— Activity —
From the entries below, determine the number of lines that contain "JSON". Give that number by itself.

— Supplied records —
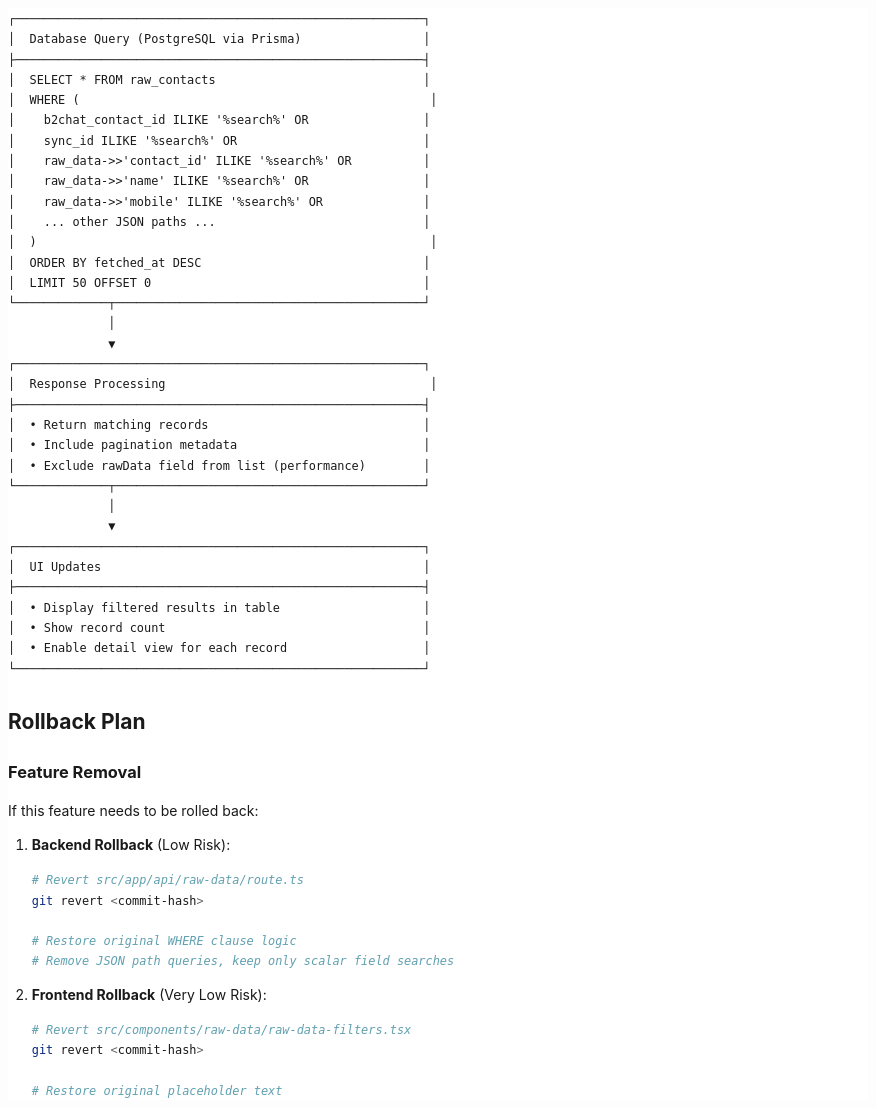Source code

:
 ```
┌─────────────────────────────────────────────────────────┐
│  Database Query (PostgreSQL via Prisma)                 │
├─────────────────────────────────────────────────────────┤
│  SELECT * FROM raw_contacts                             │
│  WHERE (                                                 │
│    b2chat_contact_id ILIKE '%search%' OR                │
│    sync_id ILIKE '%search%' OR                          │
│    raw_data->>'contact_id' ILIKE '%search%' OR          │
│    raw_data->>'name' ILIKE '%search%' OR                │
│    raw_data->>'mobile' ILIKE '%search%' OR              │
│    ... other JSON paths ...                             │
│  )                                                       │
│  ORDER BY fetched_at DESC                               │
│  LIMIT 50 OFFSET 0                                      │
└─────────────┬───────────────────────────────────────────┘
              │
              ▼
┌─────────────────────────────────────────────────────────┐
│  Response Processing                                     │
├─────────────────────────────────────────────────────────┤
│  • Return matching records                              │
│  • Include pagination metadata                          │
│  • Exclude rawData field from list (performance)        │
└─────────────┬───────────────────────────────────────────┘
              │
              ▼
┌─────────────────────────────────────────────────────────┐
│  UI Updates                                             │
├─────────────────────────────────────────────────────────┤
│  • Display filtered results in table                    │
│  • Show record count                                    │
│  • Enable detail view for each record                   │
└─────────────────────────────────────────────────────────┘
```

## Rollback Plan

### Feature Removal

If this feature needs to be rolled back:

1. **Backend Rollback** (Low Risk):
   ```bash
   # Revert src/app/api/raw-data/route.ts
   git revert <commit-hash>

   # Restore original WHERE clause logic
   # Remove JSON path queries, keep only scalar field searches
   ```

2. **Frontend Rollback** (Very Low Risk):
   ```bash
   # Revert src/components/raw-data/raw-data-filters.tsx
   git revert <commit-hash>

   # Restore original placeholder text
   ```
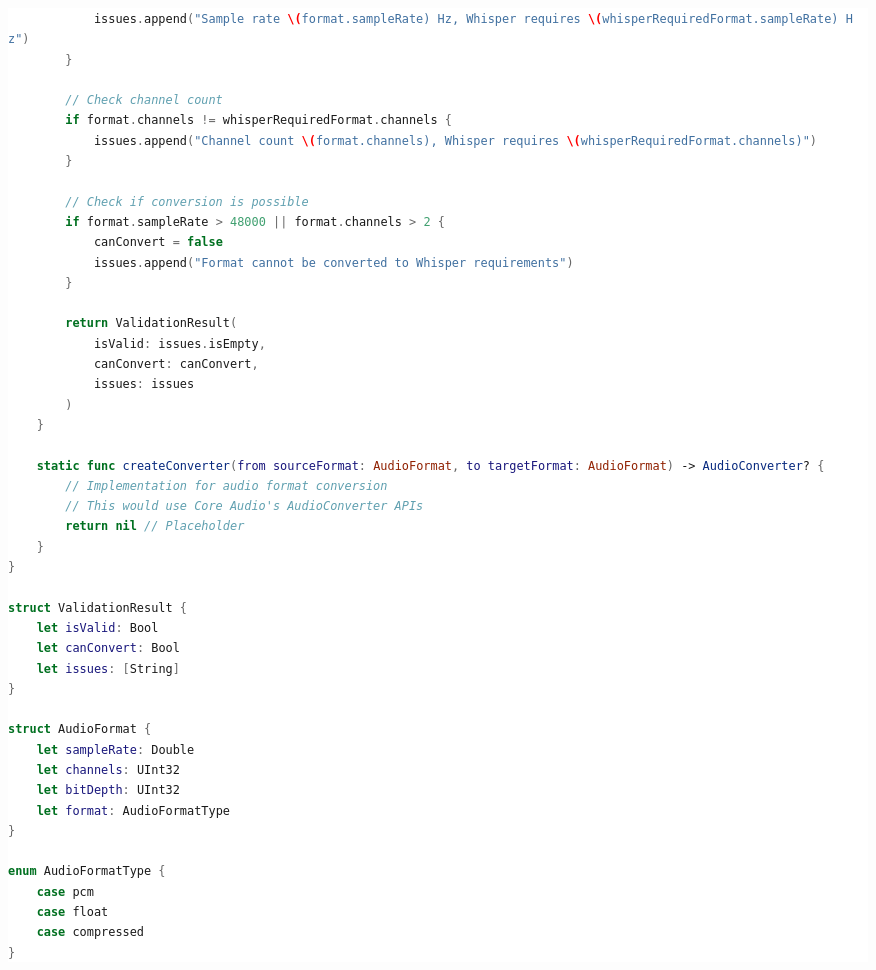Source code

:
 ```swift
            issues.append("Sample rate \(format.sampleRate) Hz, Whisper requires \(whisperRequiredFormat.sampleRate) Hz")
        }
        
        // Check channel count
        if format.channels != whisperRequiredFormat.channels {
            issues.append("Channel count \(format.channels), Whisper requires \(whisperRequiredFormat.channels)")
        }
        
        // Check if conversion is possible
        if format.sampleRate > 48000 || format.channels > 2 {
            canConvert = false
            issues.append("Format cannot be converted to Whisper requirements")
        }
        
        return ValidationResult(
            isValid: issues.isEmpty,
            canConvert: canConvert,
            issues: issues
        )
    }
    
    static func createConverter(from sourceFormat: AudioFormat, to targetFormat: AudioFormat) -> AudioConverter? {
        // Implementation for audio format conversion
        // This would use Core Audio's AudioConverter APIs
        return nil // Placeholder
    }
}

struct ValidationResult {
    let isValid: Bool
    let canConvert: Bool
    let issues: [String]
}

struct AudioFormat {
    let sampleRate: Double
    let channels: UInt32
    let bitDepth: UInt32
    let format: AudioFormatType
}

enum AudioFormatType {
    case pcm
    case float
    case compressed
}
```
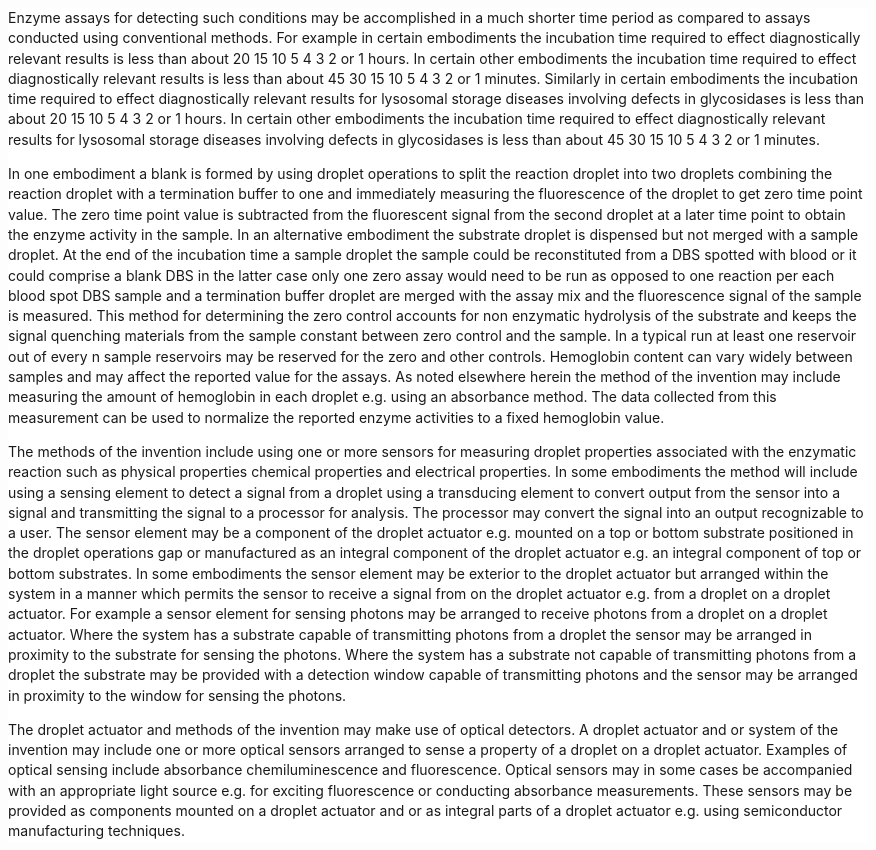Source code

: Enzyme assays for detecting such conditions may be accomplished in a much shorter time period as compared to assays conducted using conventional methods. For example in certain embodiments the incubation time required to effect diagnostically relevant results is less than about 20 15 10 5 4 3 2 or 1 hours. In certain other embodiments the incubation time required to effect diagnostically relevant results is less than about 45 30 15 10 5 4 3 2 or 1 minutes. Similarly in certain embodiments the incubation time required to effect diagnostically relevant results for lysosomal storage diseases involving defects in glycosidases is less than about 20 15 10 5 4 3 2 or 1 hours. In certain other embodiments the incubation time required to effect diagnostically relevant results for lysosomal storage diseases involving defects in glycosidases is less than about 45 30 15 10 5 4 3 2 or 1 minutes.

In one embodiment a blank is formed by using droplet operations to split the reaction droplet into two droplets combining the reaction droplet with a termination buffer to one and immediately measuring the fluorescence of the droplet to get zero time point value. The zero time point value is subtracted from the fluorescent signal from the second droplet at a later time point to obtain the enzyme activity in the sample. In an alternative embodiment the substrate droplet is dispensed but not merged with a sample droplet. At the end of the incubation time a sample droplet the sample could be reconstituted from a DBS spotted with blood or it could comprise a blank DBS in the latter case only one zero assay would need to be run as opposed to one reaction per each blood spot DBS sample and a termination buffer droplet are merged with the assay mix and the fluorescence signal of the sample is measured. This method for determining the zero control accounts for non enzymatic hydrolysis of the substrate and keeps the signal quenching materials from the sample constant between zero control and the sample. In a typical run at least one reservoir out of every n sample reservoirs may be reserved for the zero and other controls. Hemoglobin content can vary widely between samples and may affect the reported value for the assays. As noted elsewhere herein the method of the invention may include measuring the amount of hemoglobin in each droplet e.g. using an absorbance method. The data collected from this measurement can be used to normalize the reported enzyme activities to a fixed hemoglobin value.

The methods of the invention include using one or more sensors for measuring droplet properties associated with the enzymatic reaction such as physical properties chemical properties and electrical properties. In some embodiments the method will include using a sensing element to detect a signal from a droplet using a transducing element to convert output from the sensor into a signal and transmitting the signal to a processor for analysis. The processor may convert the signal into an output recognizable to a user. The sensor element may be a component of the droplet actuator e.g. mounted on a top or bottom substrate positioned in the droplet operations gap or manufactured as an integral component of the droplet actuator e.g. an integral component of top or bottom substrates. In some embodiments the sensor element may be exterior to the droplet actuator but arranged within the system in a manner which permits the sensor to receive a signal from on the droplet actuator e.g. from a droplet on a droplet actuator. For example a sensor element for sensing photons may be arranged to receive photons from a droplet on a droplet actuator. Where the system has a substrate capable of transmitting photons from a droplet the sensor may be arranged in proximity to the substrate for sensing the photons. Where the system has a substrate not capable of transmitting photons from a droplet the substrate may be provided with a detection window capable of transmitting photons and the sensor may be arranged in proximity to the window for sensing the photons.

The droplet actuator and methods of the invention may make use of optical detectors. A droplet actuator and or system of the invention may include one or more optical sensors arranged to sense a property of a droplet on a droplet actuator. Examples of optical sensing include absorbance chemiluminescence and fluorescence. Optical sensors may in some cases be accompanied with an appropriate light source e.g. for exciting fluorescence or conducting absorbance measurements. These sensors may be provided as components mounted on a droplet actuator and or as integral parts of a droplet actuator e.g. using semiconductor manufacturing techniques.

— Exercise result —
2